Su primer acto reflejo supuso en realidad la perdición de todas sus opciones: acostumbrado desde joven a la clandestinidad y a tratar de soslayar cualquier autoridad, su artimaña consistió en sentarse en su grada correspondiente para fusionarse encubierto entre los demás hinchas, sin recordar el cargamento de globos que aún tenía aglomerado en el fondillo. La mayoría reventaron con la presión de sus posaderas, vertiendo su contenido a través del pantalón, cemento abajo. Parte del líquido fue absorbido empero por su ávido ojete, ahora considerablemente más orondo y boquigrande. Jacin vio que pese a su maniobra de integración con la muchedumbre, los policías iban aproximándose a su fila, con lo que con toda probabilidad no tardarían en localizarle y arrestarle, por lo que en lógica debía adelantarse a ellos a la hora de mover ficha: era tiempo de mover el culo, nunca mejor dicho. Se incorporó y echó a correr sin complejos por el pasadizo inferior, mientras miraba de refilón a los mozos de escuadra, que ya revisaban con ojos vigilantes la zona de espectadores donde él había estado sentado. Bien, aún no le habían avistado; con un poco de suerte podría cambiar de sección y…

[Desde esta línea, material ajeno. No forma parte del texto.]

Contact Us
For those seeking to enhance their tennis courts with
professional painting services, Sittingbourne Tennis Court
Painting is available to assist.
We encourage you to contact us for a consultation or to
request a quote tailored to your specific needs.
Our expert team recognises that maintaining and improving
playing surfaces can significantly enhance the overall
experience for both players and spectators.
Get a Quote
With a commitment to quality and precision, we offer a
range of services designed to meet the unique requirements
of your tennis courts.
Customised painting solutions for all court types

Agents, és aquí! —gritó una voz delatora.

Jacin se volvió y vio a una negra que, de pie —él ignoraba que también torturada por un suplicio rectal de intensidad sorprendentemente equiparable a la suya: los objetos entrantes en sus respectivos anos (anos de angostura previa similar), habían sido del mismo grosor aproximado—, le señalaba inequívocamente acusadora mientras informaba con afán chivato a unos agentes ya de otra manera despistados. Atendiendo a la delación, los maderos posaron los ojos en Jacin: ¡tenía que salir pitando de allá!

Sin embargo, la furia pudo más que la prudencia: su misión había sido un fiasco y encima una negra le traicionaba a la policía catalana. ¡Una negra! «Hija de la gran puta de todas las leches españolas que mamaron las zorras africanas…» Incapaz de poner dique a su tsunami de turbulentas emociones y atropelladas imprecaciones, un blasfemante Jacin sumergió la mano derecha en las profundidades de su pantalón culicagado, rebuscando entre gomas rotas algún globo que había notado aún indemne. Sus dedos apresaron un globito a medio desinflar, escapado de la reciente explosión múltiple al refugiarse bajo el voluminoso escroto, pero que aún se adivinaba relleno del a buen seguro milagroso elixir. Algo le decía ahora a Jacin al girarse hacia Luz, que aquella africana era también su objetivo…

La mano lanzó el globo en dirección al blanco infalible que presentaba la negra: su calvorota era un punto de referencia imposible de errar para el revanchista brazo.

El globo voló directo e inmisericorde hacia Luz y se estampó contra su frente, derramando su avinagrado jugo sobre los ojos de la joven y cayendo a plomo a sus pies, para morir sobre el cemento como un pajarito reventado…

Justo entonces, los mossos atraparon a Jacin, que se dejó prender con un rictus de sonrisa victoriosa, mientras no quitaba la vista de la soplona: ella se restregaba agobiada los globos oculares al tiempo que un pelafustán a su lado se desvivía por asistirla. Algo en el interior de Jacin le decía que había rematado una parte vital de su cometido: ¡quizás incluso había revertido la mala fortuna de su botellazo frustrado al president! Ahora ya podía quedarse tranquilo

Ya no le importaba lo que sucediera con él, ni si su madre estaba viva o muerta, o si su misión podía ser ponderada como un triunfo o tachada de fracaso.

Su espíritu de tercera regional se había desquitado con alguien a quien hubiera odiado en cualquier otra circunstancia solamente por el color de su piel.